Too bad Allis was more interested in this cutsie (and lazy) strategy instead of really doing his research. Truth is, BPL might want to look at the success of the Tulsa City-County Library System (TCCL). Let’s look at some actual facts:
BPL Service Area (city of Boston): 620,000 (2008 estimate)
TCCL Service Area (county of Tulsa): 601,000 (2009 estimate)
BPL Branches: 27 (including central library)
TCCL Branches: 25 (including central library and genealogy branch)
So far, we’re sparring nicely. Now look at this:
BPL program attendance per capita: 0.29
TCCL program attendance per capita: 0.34
BPL visits per capita: 5.8
TCCL visits per capita: 6.1
BPL Internet use per capita: 1.18
TCCL Internet use per capita: 4.8
BPL circulation per capita: 4.8
TCCL circulation per capita: 8.5
Kapow! BPL goes down for the count!
All of these library stats can be found on Library Journal’s America’s Star Libraries ratings page. The magazine named TCCL a four-star library in 2009. Alas, BPL didn’t rate a star.

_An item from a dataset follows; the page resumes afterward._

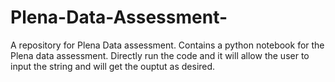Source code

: # Plena-Data-Assessment-
A repository for Plena Data assessment.
Contains a python notebook for the Plena data assessment. 
Directly run the code and it will allow the user to input the string and will get the ouptut as desired.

Tulsa’s library system is stellar, and it has a national reputation for providing excellent service to its users. Year after year, TCCL attracts more children to its summer reading program than any other library system in the state. Its Government Documents Depository received the first ever Federal Depository Library of the Year Award in 2003. (The feds bestowed this award on the Oklahoma Department of Libraries in 2009, meaning two Oklahoma libraries have received this honor in the seven short years of the award’s existence. No Massachusetts libraries have made this list yet.)
But this isn’t about Yankees vs. Okies. I’ve been to Boston three times and can honestly say it’s one of my favorite American cities. And, truth be told, my politics are probably more in line with the average Bay Stater than the average Oklahoman. No, this is about style over substance. It’s about writers not doing their homework. It’s about dissin Tulsa!